Verdict? I feel kind of horrible saying this since I've barely found a negative review, but... This isn't bad at all, but I really do think it's overrated.
The first half, though, IS better than the second. The worst part, I'd say, is that the romance between the mains feels pretty generic. J.D. and all those connected with him feel this way, actually. He's got a bitchy girlfriend, a couple normal supportive guy friends, a nicer female friend who will of course be supportive of their gayness later on, bullies at school, and a ugly bitchy mom and a fat drunk of a dad. I mean, what is this, Harry Potter? Do people have to have such flat, overdone personalities, and must they also have physical appearances that match them just so you don't get confused or anything? (Mind, it kind of works in HP. But here we're not reading HP, and here it doesn't work.) J.D. himself doesn't have much of a personality at all (or rather, he seemed like he might when we meet him, but he flattens out more and more the longer the novel goes on).
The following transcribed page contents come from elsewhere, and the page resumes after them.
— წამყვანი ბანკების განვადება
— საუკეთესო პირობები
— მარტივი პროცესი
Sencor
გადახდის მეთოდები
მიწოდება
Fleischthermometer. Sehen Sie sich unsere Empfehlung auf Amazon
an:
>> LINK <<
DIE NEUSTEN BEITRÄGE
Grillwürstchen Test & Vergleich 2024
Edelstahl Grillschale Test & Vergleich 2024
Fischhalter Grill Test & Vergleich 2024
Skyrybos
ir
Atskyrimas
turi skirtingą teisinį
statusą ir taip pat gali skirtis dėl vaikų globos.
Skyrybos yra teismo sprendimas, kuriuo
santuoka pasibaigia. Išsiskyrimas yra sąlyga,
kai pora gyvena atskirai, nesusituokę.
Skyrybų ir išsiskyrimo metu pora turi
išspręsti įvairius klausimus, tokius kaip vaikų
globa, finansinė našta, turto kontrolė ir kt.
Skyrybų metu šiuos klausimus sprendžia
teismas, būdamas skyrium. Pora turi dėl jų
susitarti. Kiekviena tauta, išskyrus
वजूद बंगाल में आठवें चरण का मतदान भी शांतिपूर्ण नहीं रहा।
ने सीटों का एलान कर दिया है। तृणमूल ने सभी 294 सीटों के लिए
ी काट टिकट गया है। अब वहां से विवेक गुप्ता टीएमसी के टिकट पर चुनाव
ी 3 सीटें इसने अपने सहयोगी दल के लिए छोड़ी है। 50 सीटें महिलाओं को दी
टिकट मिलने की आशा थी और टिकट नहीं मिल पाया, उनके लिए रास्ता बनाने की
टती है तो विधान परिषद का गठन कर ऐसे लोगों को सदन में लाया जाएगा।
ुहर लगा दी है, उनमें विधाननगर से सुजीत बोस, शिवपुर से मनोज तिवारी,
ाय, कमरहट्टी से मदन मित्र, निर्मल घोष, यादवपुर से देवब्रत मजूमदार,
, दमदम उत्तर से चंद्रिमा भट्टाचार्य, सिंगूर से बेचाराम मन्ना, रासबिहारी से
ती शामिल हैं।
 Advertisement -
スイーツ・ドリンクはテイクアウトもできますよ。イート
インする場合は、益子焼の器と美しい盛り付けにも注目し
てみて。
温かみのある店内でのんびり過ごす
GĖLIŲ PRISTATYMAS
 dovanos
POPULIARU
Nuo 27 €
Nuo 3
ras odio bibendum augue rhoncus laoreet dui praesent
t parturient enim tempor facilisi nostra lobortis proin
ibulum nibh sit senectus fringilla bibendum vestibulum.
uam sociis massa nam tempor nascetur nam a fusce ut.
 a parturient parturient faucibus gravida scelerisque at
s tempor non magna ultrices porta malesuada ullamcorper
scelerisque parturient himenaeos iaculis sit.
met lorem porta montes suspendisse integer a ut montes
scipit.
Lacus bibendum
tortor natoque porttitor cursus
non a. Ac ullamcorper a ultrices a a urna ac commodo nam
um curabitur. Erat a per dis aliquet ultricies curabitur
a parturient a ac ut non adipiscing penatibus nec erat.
Still, the two are decently endearing, and for other good points, in general it's pretty well written, a little funny (it's not really THAT funny, mind. It's just got kind of a humorous tone sometimes), the mystery is nothing amazing but pretty interesting as a side plot. Noah's mom was a good mix of intelligent, motherly, and batty, and there's tension in the air when she starts to become more unhinged. Actually, this novel at first kind of reminded me of the movie Beautiful Thing, in that the romance was sweet but generic, but the movie was made actually very good by the fact the other characters were more interesting, and sort of warmed me up so I could enjoy the scenes between the mains more. The mystery in the house and Noah's mom were what did that for me in this book. It was pleasant.
In about the middle, though, it begins to lose direction on all accounts. As we learn more about the mystery of the jars and the house, it starts looking less interesting and more just contrived. Noah's mom becomes more distant generic crazy. As everyone around him spirals into crazy or depressed, Noah really doesn't change his behavior much. There's an attempt to give a couple of the characters angsty backgrounds to explain their current personality. Since the characters have already gotten together at this point, nothing more is going on on the romantic end.
So it's a pleasant read for the first part, and a little tiresome for the last. For me. But even at the best of times, I really do finds this much less grand than most seem to say. It's still maybe a little better than average, but I probably wouldn't read anything else by Yates since I'm finding this rather overrated. ...Only I've already got another novel of his on my shelf. Well, this was a first novel, anyway. Perhaps he improves?